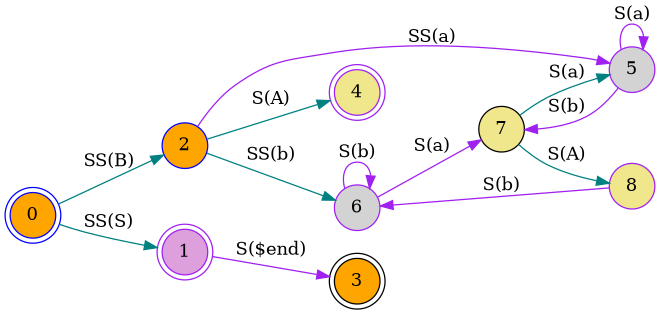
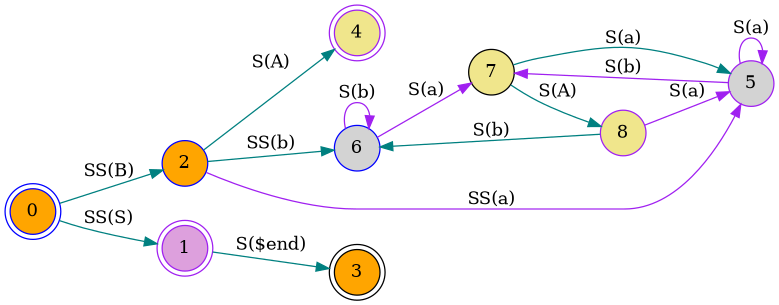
  digraph {
    rankdir=LR
    node [color=purple fillcolor=orange shape=circle style=filled]
    edge [color=purple]
    0 [color=blue shape=doublecircle]
    2 [color=blue]
    1 [fillcolor=plum shape=doublecircle]
    4 [fillcolor=khaki shape=doublecircle]
-   6 [fillcolor=lightgrey]
+   6 [color=blue fillcolor=lightgrey]
    5 [fillcolor=lightgrey]
    3 [color=black shape=doublecircle]
    8 [fillcolor=khaki]
    7 [color=black fillcolor=khaki]
    0 -> 2 [color=teal label="SS(B)"]
    0 -> 1 [color=teal label="SS(S)"]
    2 -> 4 [color=teal label="S(A)"]
    2 -> 6 [color=teal label="SS(b)"]
    2 -> 5 [label="SS(a)"]
-   1 -> 3 [label="S($end)"]
+   1 -> 3 [color=teal label="S($end)"]
    6 -> 6 [label="S(b)"]
    6 -> 7 [label="S(a)"]
    5 -> 5 [label="S(a)"]
    5 -> 7 [label="S(b)"]
-   8 -> 6 [label="S(b)"]
+   8 -> 6 [color=teal label="S(b)"]
+   8 -> 5 [label="S(a)"]
    7 -> 5 [color=teal label="S(a)"]
    7 -> 8 [color=teal label="S(A)"]
  }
☆ ☆ ☆ ☆ ☆
Reproduce every line of the entries above verbatim, omitting the pictures.

  digraph {
    rankdir=LR
    node [color=purple fillcolor=orange shape=circle style=filled]
    edge [color=purple]
    0 [color=blue shape=doublecircle]
    2 [color=blue]
    1 [fillcolor=plum shape=doublecircle]
    4 [fillcolor=khaki shape=doublecircle]
-   6 [fillcolor=lightgrey]
+   6 [color=blue fillcolor=lightgrey]
    5 [fillcolor=lightgrey]
    3 [color=black shape=doublecircle]
    8 [fillcolor=khaki]
    7 [color=black fillcolor=khaki]
    0 -> 2 [color=teal label="SS(B)"]
    0 -> 1 [color=teal label="SS(S)"]
    2 -> 4 [color=teal label="S(A)"]
    2 -> 6 [color=teal label="SS(b)"]
    2 -> 5 [label="SS(a)"]
-   1 -> 3 [label="S($end)"]
+   1 -> 3 [color=teal label="S($end)"]
    6 -> 6 [label="S(b)"]
    6 -> 7 [label="S(a)"]
    5 -> 5 [label="S(a)"]
    5 -> 7 [label="S(b)"]
-   8 -> 6 [label="S(b)"]
+   8 -> 6 [color=teal label="S(b)"]
+   8 -> 5 [label="S(a)"]
    7 -> 5 [color=teal label="S(a)"]
    7 -> 8 [color=teal label="S(A)"]
  }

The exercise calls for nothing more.